- Instructions to follow: Only the lines below, from the one with "Basket shares rose" through the one with "the third consecutive", are to be written out, exactly.

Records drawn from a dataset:
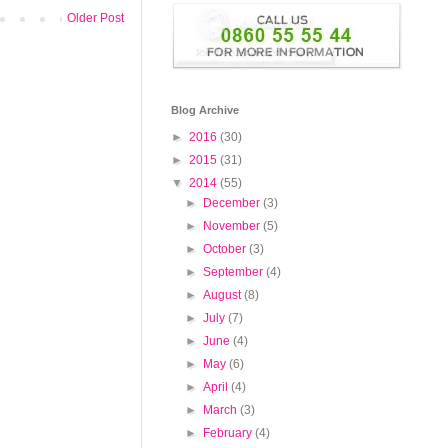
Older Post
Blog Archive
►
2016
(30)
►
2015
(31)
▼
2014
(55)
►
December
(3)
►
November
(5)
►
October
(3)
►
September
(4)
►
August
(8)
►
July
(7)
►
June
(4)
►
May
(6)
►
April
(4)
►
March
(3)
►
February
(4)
---
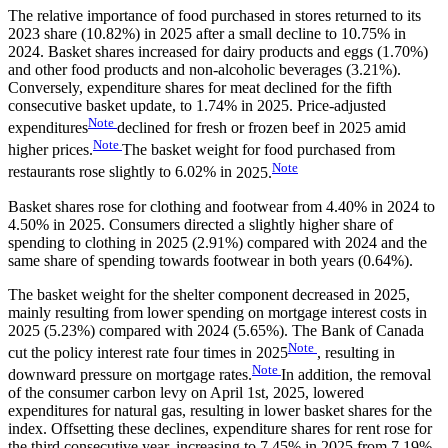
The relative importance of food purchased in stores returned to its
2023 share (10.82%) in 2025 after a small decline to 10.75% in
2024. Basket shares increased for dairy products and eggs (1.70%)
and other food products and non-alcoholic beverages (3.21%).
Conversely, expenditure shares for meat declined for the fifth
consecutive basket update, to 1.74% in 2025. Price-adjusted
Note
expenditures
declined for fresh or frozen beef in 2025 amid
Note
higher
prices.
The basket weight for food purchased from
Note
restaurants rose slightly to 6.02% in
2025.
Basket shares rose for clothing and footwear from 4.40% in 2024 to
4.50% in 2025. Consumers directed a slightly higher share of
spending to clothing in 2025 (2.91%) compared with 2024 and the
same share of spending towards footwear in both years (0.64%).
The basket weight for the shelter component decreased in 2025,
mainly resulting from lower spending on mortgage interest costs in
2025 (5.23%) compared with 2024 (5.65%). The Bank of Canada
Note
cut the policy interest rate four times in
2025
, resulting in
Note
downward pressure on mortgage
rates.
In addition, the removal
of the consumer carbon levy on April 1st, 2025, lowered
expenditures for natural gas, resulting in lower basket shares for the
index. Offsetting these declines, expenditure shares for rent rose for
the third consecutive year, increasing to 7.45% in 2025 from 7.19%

- Result of this task:
Basket shares rose for clothing and footwear from 4.40% in 2024 to
4.50% in 2025. Consumers directed a slightly higher share of
spending to clothing in 2025 (2.91%) compared with 2024 and the
same share of spending towards footwear in both years (0.64%).
The basket weight for the shelter component decreased in 2025,
mainly resulting from lower spending on mortgage interest costs in
2025 (5.23%) compared with 2024 (5.65%). The Bank of Canada
Note
cut the policy interest rate four times in
2025
, resulting in
Note
downward pressure on mortgage
rates.
In addition, the removal
of the consumer carbon levy on April 1st, 2025, lowered
expenditures for natural gas, resulting in lower basket shares for the
index. Offsetting these declines, expenditure shares for rent rose for
the third consecutive year, increasing to 7.45% in 2025 from 7.19%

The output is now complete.